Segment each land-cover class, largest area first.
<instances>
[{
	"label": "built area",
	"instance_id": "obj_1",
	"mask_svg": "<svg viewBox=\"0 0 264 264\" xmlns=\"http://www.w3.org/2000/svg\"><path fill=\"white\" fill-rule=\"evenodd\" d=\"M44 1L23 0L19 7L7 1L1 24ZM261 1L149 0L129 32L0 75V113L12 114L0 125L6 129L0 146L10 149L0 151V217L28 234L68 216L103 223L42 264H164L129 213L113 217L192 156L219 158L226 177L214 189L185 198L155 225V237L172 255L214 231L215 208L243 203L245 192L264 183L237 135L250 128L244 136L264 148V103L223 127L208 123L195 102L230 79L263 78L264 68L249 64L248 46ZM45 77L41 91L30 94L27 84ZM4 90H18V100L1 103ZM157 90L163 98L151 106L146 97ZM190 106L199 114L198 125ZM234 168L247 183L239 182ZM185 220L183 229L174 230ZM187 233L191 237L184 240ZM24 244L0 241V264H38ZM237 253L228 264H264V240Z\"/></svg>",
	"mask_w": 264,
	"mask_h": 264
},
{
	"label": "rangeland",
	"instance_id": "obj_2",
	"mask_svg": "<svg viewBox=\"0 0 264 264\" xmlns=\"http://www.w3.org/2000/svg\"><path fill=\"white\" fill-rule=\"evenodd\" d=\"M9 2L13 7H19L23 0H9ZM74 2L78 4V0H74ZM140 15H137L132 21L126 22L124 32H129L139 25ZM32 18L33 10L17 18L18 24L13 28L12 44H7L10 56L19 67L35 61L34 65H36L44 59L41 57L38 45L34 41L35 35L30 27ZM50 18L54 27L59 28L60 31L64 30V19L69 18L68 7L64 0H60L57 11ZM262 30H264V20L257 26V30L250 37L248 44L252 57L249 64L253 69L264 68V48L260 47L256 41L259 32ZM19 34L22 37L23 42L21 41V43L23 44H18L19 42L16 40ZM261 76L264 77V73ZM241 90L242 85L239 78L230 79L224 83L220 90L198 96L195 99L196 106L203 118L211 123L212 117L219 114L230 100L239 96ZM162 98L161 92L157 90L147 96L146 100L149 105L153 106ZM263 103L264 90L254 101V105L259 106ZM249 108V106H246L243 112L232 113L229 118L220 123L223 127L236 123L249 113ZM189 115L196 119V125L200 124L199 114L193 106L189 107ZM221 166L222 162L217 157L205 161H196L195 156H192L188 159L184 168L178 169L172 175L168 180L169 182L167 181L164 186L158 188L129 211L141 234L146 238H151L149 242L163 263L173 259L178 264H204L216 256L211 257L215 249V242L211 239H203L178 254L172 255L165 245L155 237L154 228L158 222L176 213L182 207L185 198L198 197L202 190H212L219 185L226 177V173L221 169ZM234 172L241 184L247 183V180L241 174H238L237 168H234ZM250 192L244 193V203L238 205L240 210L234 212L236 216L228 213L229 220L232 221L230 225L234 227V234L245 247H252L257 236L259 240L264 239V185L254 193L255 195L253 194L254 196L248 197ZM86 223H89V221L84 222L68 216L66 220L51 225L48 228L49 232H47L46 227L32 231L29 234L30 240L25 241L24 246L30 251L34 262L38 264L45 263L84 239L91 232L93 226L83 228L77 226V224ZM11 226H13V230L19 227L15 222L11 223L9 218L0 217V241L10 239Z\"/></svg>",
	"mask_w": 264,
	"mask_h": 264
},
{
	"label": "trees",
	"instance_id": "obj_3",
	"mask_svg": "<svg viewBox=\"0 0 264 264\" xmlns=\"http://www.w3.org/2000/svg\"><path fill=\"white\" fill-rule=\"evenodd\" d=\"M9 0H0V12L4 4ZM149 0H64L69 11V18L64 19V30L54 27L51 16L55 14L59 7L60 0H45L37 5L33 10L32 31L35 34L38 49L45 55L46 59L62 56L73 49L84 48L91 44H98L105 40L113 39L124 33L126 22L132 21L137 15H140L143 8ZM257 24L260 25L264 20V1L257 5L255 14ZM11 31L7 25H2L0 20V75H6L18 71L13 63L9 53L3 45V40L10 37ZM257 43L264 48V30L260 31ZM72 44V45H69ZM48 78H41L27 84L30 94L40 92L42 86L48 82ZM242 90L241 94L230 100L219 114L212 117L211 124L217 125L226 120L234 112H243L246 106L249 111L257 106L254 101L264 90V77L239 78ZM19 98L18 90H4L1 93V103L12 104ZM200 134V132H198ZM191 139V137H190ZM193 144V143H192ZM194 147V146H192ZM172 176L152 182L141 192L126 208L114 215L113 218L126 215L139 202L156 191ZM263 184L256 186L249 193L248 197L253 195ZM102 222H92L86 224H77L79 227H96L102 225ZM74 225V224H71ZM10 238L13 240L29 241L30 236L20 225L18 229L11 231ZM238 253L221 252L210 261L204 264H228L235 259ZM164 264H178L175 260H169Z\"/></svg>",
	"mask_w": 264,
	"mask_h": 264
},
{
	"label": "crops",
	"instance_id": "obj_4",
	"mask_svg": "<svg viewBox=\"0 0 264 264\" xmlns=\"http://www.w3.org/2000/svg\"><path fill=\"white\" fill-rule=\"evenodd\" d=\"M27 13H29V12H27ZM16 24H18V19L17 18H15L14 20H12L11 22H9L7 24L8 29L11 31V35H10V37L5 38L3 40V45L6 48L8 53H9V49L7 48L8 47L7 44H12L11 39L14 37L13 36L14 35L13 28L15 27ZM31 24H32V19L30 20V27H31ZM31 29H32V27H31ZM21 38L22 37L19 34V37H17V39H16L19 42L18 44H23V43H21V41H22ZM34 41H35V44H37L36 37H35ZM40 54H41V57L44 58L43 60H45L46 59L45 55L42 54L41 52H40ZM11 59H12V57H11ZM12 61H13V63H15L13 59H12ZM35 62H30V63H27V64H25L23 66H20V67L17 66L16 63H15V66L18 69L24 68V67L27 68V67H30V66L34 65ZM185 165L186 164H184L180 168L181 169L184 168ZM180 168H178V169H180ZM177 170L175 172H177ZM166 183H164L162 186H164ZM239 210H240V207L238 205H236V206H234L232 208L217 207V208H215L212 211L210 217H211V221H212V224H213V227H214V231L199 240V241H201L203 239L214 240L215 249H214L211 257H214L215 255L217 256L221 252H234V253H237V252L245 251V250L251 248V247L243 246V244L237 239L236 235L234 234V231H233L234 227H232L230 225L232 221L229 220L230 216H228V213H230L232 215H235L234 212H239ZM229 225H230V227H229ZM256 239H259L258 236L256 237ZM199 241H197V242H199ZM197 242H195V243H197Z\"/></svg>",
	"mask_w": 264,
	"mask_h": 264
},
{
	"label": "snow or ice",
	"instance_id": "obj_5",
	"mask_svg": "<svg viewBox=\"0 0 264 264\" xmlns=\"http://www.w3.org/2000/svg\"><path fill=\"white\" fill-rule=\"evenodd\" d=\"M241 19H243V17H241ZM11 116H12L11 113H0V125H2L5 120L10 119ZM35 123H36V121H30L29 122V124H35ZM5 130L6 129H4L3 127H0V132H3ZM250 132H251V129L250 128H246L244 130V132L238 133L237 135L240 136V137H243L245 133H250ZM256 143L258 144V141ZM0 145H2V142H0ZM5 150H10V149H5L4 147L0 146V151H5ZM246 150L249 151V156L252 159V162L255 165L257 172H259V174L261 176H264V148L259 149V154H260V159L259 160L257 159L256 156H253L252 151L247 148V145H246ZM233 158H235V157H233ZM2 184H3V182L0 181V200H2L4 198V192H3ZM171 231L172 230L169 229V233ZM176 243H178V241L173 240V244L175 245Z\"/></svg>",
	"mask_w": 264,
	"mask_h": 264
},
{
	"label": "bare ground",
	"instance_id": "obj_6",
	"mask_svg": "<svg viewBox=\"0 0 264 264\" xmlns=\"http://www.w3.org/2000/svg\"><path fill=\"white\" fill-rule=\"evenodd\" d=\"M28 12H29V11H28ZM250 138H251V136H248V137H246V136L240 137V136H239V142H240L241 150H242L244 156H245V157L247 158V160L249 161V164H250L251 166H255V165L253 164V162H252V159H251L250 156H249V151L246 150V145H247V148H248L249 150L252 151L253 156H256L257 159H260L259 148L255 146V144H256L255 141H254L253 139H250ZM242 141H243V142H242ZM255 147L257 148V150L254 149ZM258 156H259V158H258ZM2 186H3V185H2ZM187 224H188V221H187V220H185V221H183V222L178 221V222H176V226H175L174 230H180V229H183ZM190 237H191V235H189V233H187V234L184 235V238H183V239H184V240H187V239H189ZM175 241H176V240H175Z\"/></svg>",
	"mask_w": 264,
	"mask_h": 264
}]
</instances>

SHORT TASK:
Return each line of the data that contains the string "label", treating uppercase and lowercase letters as distinct.

ANSWER IN FULL:
	"label": "built area",
	"label": "rangeland",
	"label": "trees",
	"label": "crops",
	"label": "snow or ice",
	"label": "bare ground",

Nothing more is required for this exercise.